ThreadScope Tour/Spark2

From HaskellWiki
Jump to navigation Jump to search

Objectives

Use spark events and the spark size viewer to diagnose a spark granularity issue

Concepts

  • rolling buffer strategy - limit the number of sparks created during a traversal by conditioning the creation of new sparks on and old task being completed

Background

In the first module on spark events, we encountered a program that was creating sparks too quickly.

Let's see what happens when we swap out the parallel-everything strategy with a rolling buffer one which creates sparks in such a way that only a buffer-full are in the pool at any time.
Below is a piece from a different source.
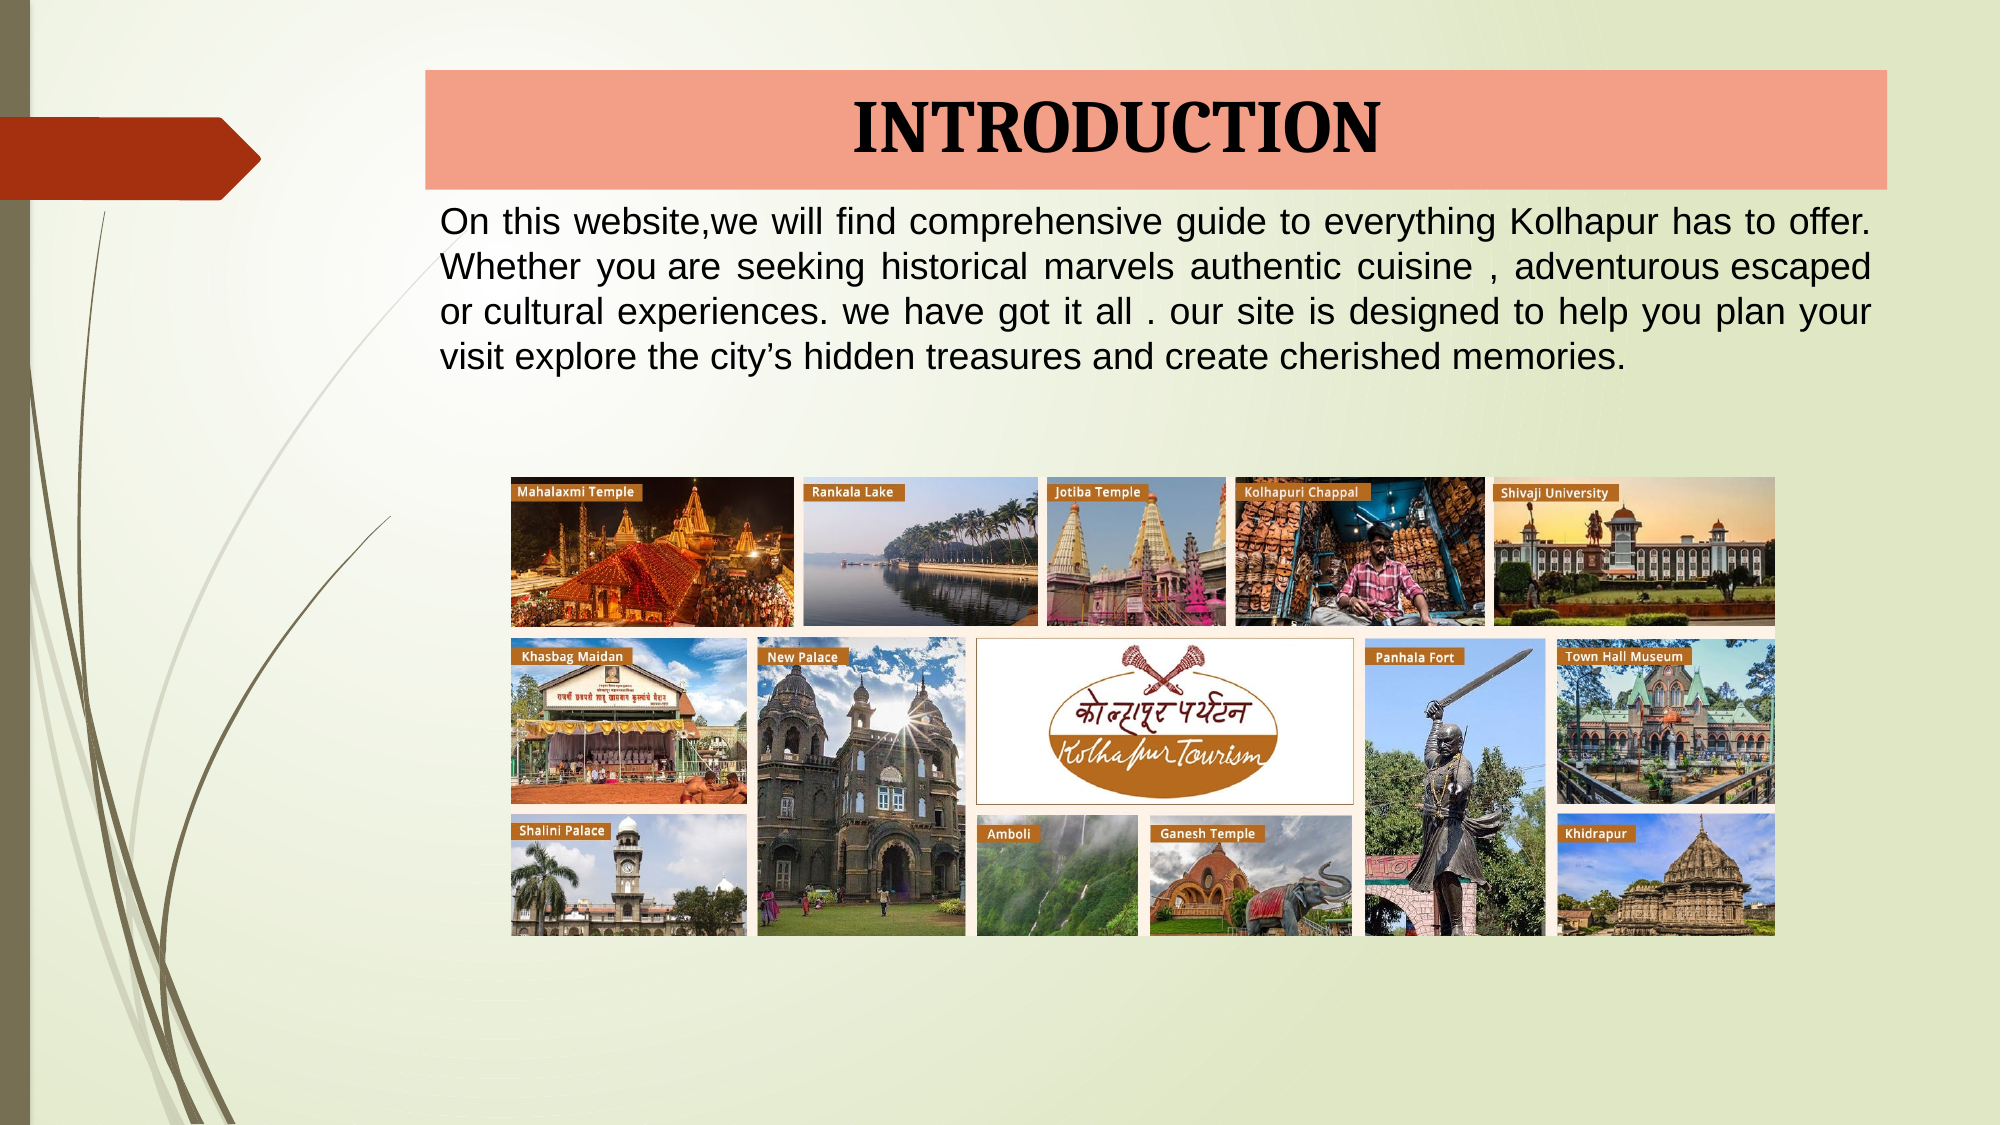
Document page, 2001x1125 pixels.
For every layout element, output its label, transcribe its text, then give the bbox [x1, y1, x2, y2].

list On this website,we will find comprehensive guide to everything Kolhapur has to offer. Whether you are seeking historical marvels authentic cuisine , adventurous escaped or cultural experiences. we have got it all . our site is designed to help you plan your visit explore the city’s hidden treasures and create cherished memories. [424, 189, 1888, 970]
picture [511, 477, 1775, 936]
title INTRODUCTION [425, 70, 1888, 189]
The list elements are all still evaluated in parallel, but the creation of sparks is throttled by a cunning bit of sequentialness that waits for each successive element of the list to be evaluated (to WHNF) before creating more sparks

 parBufferWHNF :: Int -> Strategy [a]
 parBufferWHNF n0 xs0 = return (ret xs0 (start n0 xs0))
   where -- ret :: [a] -> [a] -> [a]
     ret (x:xs) (y:ys) = y `par` (x : ({-x `seq`-} ret xs ys))
     ret xs     _      = xs

     -- start :: Int -> [a] -> [a]
     start 0   ys     = ys
     start !_n []     = []
     start !n  (y:ys) = y `par` start (n-1) ys

Steps

First improvement: buffering

  1. Build and run the somewhat revised parlist1 example.

     ./parlist1 +RTS -N2 -lf
     threadscope parlist1.eventlog
  2. Have a look at the activity log. Notice any changes?

    parlist1 activity

    We're getting a bit more use out of that second core now, and seem to be using both of them throughout the life of the program.

  3. Scroll down to the spark creation/conversion for the revised parlist1.

    parlist1 activity

    We are now creating and converting sparks throughout the life of the program, which is an improvement.

    But dig a little a deeper, and notice the colours in the log above. Where is all this fizzle (grey), and garbage collection (orange) coming from? Sparks fizzle if something else has evaluated their task before them.

    In this case, the competition comes from the main thread which is trying to consume our list in sum xs. It walks down, evaluating values from the list. The ideal is for the values have already been evaluated by one of the sparks, but since we are getting a lot of fizzle; our main thread must often be getting to these values before the sparks are.

  4. Switch to the spark size view in the bottom drawer.

    parlist1 spark distributions

    Notice how most of the sparks being evaluated are rather short lived, around the 4µs range. Maybe we need coarser-grained work so that we don't find ourselves with work that's faster to do than spark off.

Second improvement: tweaking the granularity

  1. Build the parlist2 example and ThreadScope it. This version explores the idea of doing coarser grained work. It feeds bigger inputs to fib, which changes what we're trying to compute (so not a solution for the real world!), but a useful way to explore the possibility of larger sparks.

     ./parlist2 +RTS -N2 -lf
     threadscope parlist2.eventlog
  2. Have a look first at the activity

    parlist2 activity

    Now we're talking! We're nearly maxing our two cores

  3. Switch to the spark size view

    parlist2 spark sizes

    Notice that our sparks are now running for 250 to 500 times longer. Upping the granularity ensures that if the main thread is working on something, it'll be working on something long enough to get started on some of the sparks.

  4. Enable the spark traces and scroll down.

    parlist2 spark creation/conversion

    Green everywhere. No more fizzle.

Exercises

  1. parlist2 does not compute the same thing as parlist1 because we increased the size of the work to get bigger sparks. Can you think of a way to get the same effect while doing the same task? Validate with ThreadScope.